Data provided —

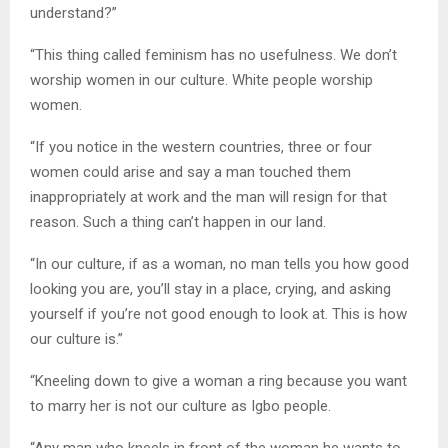
understand?”
“This thing called feminism has no usefulness. We don’t
worship women in our culture. White people worship
women.
“If you notice in the western countries, three or four
women could arise and say a man touched them
inappropriately at work and the man will resign for that
reason. Such a thing can’t happen in our land.
“In our culture, if as a woman, no man tells you how good
looking you are, you’ll stay in a place, crying, and asking
yourself if you’re not good enough to look at. This is how
our culture is.”
“Kneeling down to give a woman a ring because you want
to marry her is not our culture as Igbo people.
“Any man who kneels in front of the woman he wants to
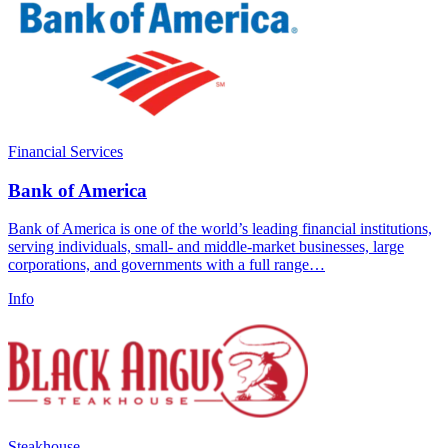
Financial Services
Bank of America
Bank of America is one of the world’s leading financial institutions,
serving individuals, small- and middle-market businesses, large
corporations, and governments with a full range…
Info
Steakhouse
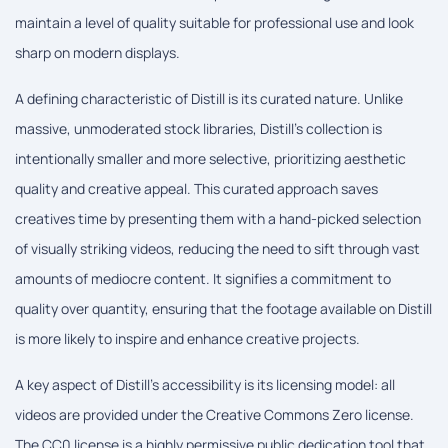
maintain a level of quality suitable for professional use and look
sharp on modern displays.
A defining characteristic of Distill is its curated nature. Unlike
massive, unmoderated stock libraries, Distill's collection is
intentionally smaller and more selective, prioritizing aesthetic
quality and creative appeal. This curated approach saves
creatives time by presenting them with a hand-picked selection
of visually striking videos, reducing the need to sift through vast
amounts of mediocre content. It signifies a commitment to
quality over quantity, ensuring that the footage available on Distill
is more likely to inspire and enhance creative projects.
A key aspect of Distill's accessibility is its licensing model: all
videos are provided under the Creative Commons Zero license.
The CC0 license is a highly permissive public dedication tool that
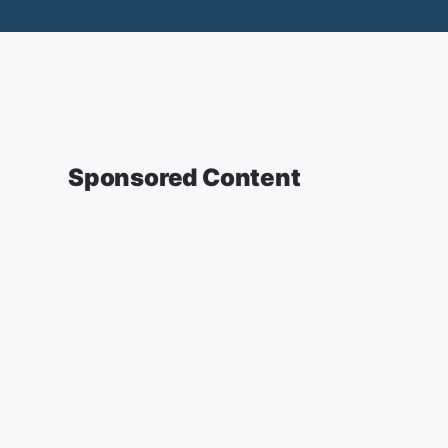
Sponsored Content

Task description — Rewrite the text of all the entries above, with each "quality" changed to "caliber" and nothing else altered. Leave out the pictures.

Your solution —
understand?”
“This thing called feminism has no usefulness. We don’t
worship women in our culture. White people worship
women.
“If you notice in the western countries, three or four
women could arise and say a man touched them
inappropriately at work and the man will resign for that
reason. Such a thing can’t happen in our land.
“In our culture, if as a woman, no man tells you how good
looking you are, you’ll stay in a place, crying, and asking
yourself if you’re not good enough to look at. This is how
our culture is.”
“Kneeling down to give a woman a ring because you want
to marry her is not our culture as Igbo people.
“Any man who kneels in front of the woman he wants to
Financial Services
Bank of America
Bank of America is one of the world’s leading financial institutions,
serving individuals, small- and middle-market businesses, large
corporations, and governments with a full range…
Info
Steakhouse
maintain a level of caliber suitable for professional use and look
sharp on modern displays.
A defining characteristic of Distill is its curated nature. Unlike
massive, unmoderated stock libraries, Distill's collection is
intentionally smaller and more selective, prioritizing aesthetic
caliber and creative appeal. This curated approach saves
creatives time by presenting them with a hand-picked selection
of visually striking videos, reducing the need to sift through vast
amounts of mediocre content. It signifies a commitment to
caliber over quantity, ensuring that the footage available on Distill
is more likely to inspire and enhance creative projects.
A key aspect of Distill's accessibility is its licensing model: all
videos are provided under the Creative Commons Zero license.
The CC0 license is a highly permissive public dedication tool that
Sponsored Content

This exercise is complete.